Inherent in the Constitution is the fundamental and inviolable system of "checks and balances" created by the Founding Fathers to prevent the concentration of power in any one branch of government, to check and restrain government, and to protect rights and liberties of citizens.
This essential framework of our American government limits official power and maintains oversight among the branches of government and the public to help ensure our government makes prudent decisions and to protect our rights and the values and institutions of our nation.
However, excessive secrecy in government undermines the constitutionally-established system of checks and balances and the transparency and accountability that system brings.
One government agency who currently is no stranger to excessive secrecy is the Central Intelligence Agency (CIA).
Important Executive Branch decisions about interrogations and detention of prisoners in U.S. custody need to be subject to careful review by the other branches of government so they don't turn into torture, cruelty, and disappearing. Congress and the courts must have access to the information they need to be fully informed about the U.S. government's interrogation and detention policies.
Following the 9/11 terror attacks, the CIA engaged in an interrogation and detention program predicated on the illegal use of torture and cruelty.
We know the most effective safeguard against the abuse of torture and cruelty is transparency. In order to prevent such abuses in the future, we need a complete reporting of the facts, detailing how and why the CIA's policies of torture and cruelty came to be approved and used.
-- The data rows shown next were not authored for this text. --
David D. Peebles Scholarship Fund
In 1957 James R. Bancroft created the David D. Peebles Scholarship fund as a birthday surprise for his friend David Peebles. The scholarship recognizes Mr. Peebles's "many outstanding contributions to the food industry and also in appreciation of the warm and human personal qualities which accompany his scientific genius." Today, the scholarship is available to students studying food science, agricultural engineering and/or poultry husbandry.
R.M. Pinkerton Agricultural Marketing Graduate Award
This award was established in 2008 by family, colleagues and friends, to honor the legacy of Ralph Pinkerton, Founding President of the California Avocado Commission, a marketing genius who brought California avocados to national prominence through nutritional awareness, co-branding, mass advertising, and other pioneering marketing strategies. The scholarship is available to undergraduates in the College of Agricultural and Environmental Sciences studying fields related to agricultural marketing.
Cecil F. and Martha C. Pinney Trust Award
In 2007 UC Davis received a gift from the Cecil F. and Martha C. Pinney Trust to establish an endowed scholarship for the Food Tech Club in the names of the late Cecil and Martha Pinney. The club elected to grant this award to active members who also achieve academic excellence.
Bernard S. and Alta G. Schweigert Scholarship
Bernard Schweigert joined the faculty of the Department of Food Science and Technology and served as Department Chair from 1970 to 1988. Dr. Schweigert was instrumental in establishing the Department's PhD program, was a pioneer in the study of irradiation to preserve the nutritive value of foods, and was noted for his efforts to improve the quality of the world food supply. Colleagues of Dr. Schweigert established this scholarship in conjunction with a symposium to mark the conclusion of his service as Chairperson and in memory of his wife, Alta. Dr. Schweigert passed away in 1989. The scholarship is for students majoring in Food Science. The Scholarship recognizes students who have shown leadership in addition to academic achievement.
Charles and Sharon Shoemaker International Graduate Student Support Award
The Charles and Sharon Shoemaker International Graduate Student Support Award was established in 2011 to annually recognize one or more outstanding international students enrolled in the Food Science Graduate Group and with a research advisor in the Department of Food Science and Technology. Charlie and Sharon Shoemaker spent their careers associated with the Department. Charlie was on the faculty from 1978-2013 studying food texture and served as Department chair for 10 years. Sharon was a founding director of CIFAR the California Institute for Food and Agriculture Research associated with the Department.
Only when all the facts are known can we understand what went wrong and prevent such abuses from happening again.
Thanks to the U.S. Senate Select Committee on Intelligence, under the leadership of Senator Dianne Feinstein, the American people may soon have the facts.
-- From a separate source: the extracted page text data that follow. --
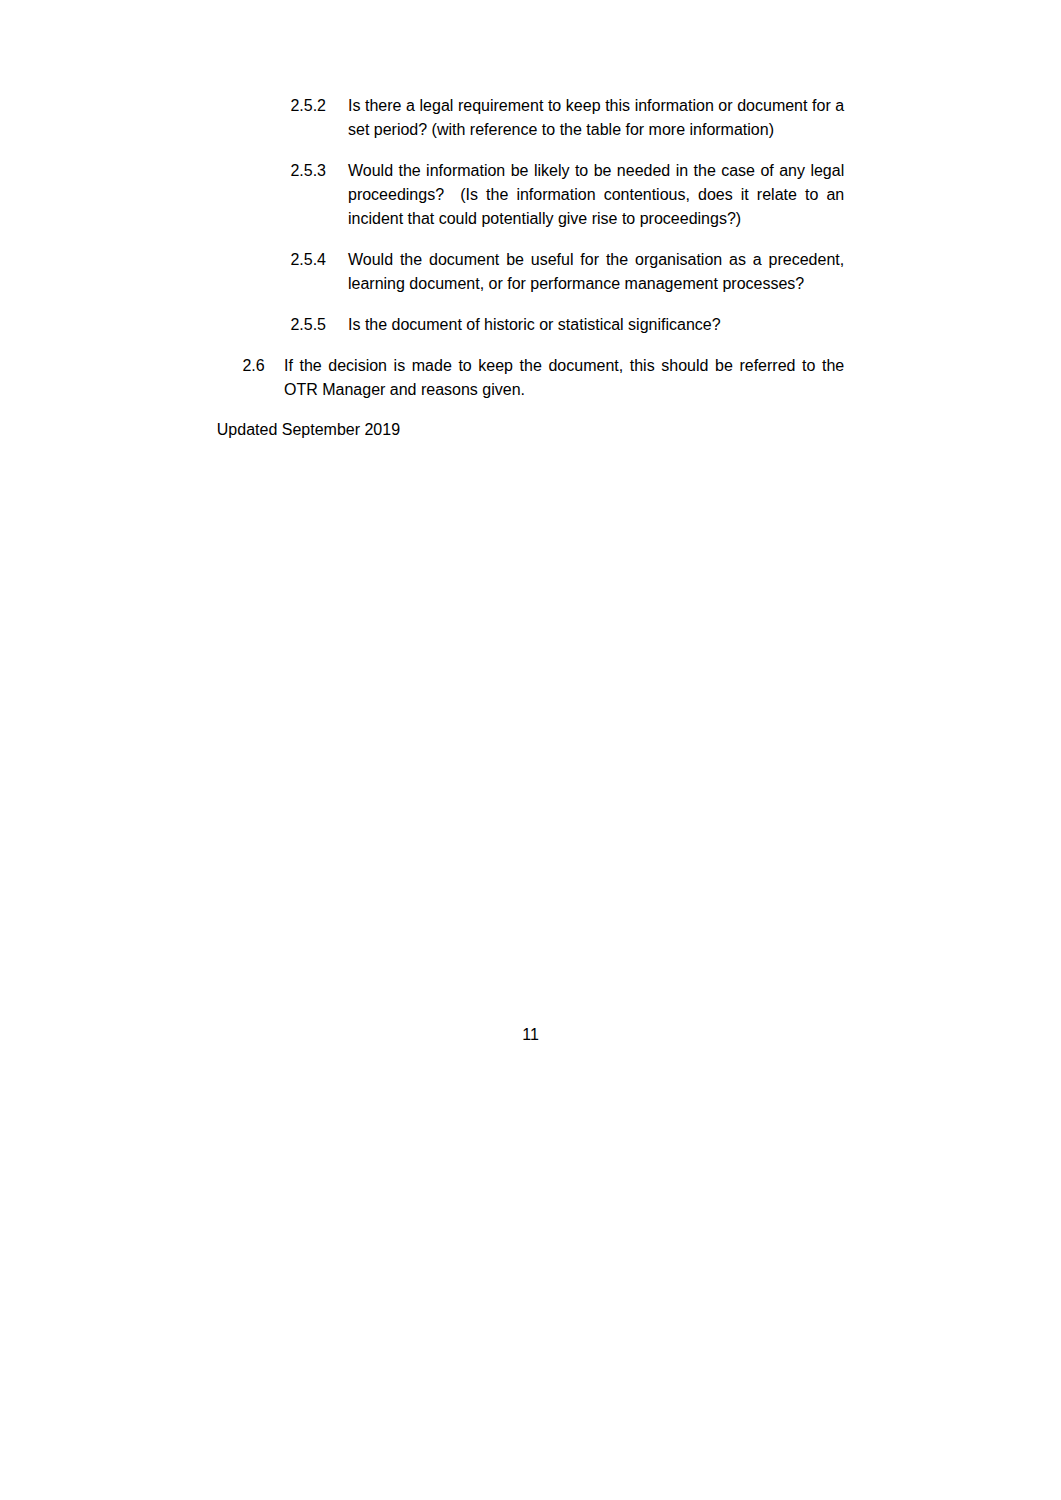2.5.2 Is there a legal requirement to keep this information or document for a set period? (with reference to the table for more information)
2.5.3 Would the information be likely to be needed in the case of any legal proceedings? (Is the information contentious, does it relate to an incident that could potentially give rise to proceedings?)
2.5.4 Would the document be useful for the organisation as a precedent, learning document, or for performance management processes?
2.5.5 Is the document of historic or statistical significance?
2.6 If the decision is made to keep the document, this should be referred to the OTR Manager and reasons given.
Updated September 2019
11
The Senate Intelligence Committee dutifully and diligently fulfilled their oversight responsibilities by initiating a review of the CIA's former detention and interrogation program in 2009. As a result of this review, the Intelligence Committee produced a bipartisan report totaling more than 6,000 pages long and with 35,000 footnotes. The CIA Torture Report is the most thorough and comprehensive review of the CIA's torture program.
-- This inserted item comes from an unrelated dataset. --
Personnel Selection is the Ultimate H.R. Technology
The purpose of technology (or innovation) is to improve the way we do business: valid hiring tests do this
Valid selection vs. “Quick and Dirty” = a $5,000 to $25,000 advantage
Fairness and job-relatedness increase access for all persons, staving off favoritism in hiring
In a bipartisan vote, the Intelligence Committee voted to declassify the executive summary, findings, and conclusions of the CIA Torture Report. The Intelligence Committee is in the process of reviewing the redactions submitted to them by the Executive Branch.
Until the CIA Torture Report is made public, torture proponents use the secrecy that continues to surround the CIA's use of torture and cruelty to distort the facts and to rewrite history which denies their own culpability and failures in authorizing and engaging in these acts outside the law.
On Constitution Day, let us remember that our American government was designed to put checks on the power of individuals in government who might slip out of control and begin making their own rules. The use of torture and cruelty was authorized by a handful of officials who believed they were exempt from oversight or review. That was a mistake of colossal proportions whose damage will plague us for decades.
Publicly releasing the CIA Torture Report will give the public an essential opportunity to more fully understand what was perpetrated in our name and to put into place sufficient mechanisms, transparency, oversight, and checks and balances to prevent to torture and cruelty from happening again.